> Work to complete
Continue the bio-containment article below, not the rows that follow it, starting right after its final sentence.

> Excerpted passage
++++++
Bio-containment has potent compounds, focused primarily on chemically derived drug substances and drug components, while analogous to chemical potent compounds. Biologically derived ingredients, intermediates, and products are produced by human manipulation of naturally occurring life forms and their by-product write Herman F. Bozenhardt and Erich H. Bozenhardt in pharmaceuticalonline.com.
Difference between Chemical Reactor and Bioreactor
The main difference between the chemical reactor and the bio-reactor is that the chemical reactor has a finite life in the vessel, while the biological agent is adaptive to our planet and humanity notes the report.
The diversity and complexity of pharmaceutical products developed over the years have pushed the research to explore the humongous types of bacteria, fungi, viruses, and animal forms (including the exotic) on the earth. “We utilize cell cultures from humans, insects, plants, and animals and with impunity genetically engineer them for our therapies. We must, therefore, practice a very careful assessment of our biological processes and develop robust containment strategies and designs for the safety of our environment and personnel”, says the report.
Age-old Practice
Stating that the bio-containment might seem like a relatively new topic for the industry, the report goes on to add that the practice of bio-containment actually dates back to the days of development of the smallpox vaccine (1796), research by Louis Pasteur (mid-1800s), and the development of the Salk vaccine (1955).
What is more, it is also pertinent to recall that, way back in 1955, the pharmaceutical industry was shocked by the “Cutter Incident,” in which a breach of containment caused thousands of children to be exposed to the live polio virus, resulting in paralysis and death for some of them the report pointed out.
Cold War
The Cold War drove countries to develop laboratories and facilities (e.g., Fort Detrick, Pine Bluff, Porton Down, Zagorsk, Sverdlovsk, etc.) that practiced bio-containment. These facilities and their methods provided the early guidelines for the U.S.-based National Institutes of Health (NIH) and the Centers for Disease Control and Prevention (CDC), which continues to provide our primary guidance today. The CDC and its analogous organizations around the world have harmonized on bio-containment and have developed the concept of bio-safety levels, or BSL, to categorize the risks and threats of biological agents and methods to contain them, the report said.
++++++
> Given records
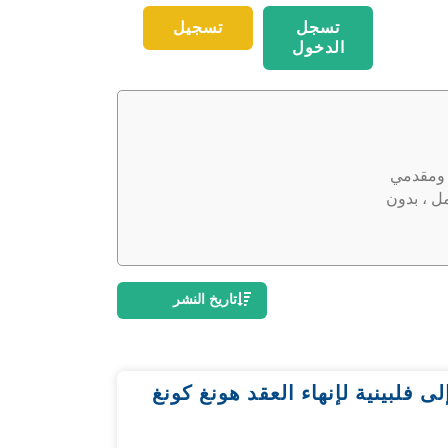
تسجل
تسجيل
الدخول
ب ومقدمي
ل ، بدون
تاريخ النشر
فلبينية لإنهاء العقد هونغ كونغ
++++++
> Response to this exercise
Bio-safety Levels
The handling of any biological agent requires an understanding of the agent and the risk of exposure to personnel, the facility, and the environment. The CDC and the NIH have used risk assessment to develop four ascending bio-safety levels of containment required for use with biological agents, as follows:
BSL 1 – work or processing involving well-characterized agents not known to cause disease in healthy adult humans, and of minimal potential hazard to personnel and the environment
BSL 2 – working with or processing agents of moderate potential hazard to personnel and the environment
BSL 3 — processing or handling of indigenous or exotic agents that may cause serious or potentially lethal disease as a result of exposure by the inhalation route
BSL 4 –working with or processing a dangerous and exotic agent that poses a high individual risk of aerosol-transmitted laboratory infection and life-threatening disease.
In April 2002, the NIH published guidelines specifically directed at the industry that took a similar approach, but with more detail, called NIH Guidelines on Recombinant DNA:
Risk Group 1 (RG1) – the agents used are not associated with disease in healthy adult humans
Risk Group 2 (RG2) – the agents are associated with human disease that is rarely serious and for which preventive or therapeutic interventions are often available
Risk Group 3 (RG3) – the agents are associated with serious or lethal human disease for which preventive or therapeutic interventions may be available
Risk Group 4 (RG4) – the agents are likely to cause serious or lethal human disease for which preventive or therapeutic interventions are not usually available
If you are designing or building facilities around the world, most countries have their own equivalent regulations, and you are required to adopt their terminology.
European Economic Community (Directive 93/88/EEC) is very similar to the NIH guidelines but adds the concept of hazards spreading to the community as part of the risk criteria. Furthermore, the Canadian Laboratory Bio-Safety Guidelines use the same terminology as the U.S. NIH; however, they take a matrix approach, looking at both individual risk and community risk as equal factors, added the report.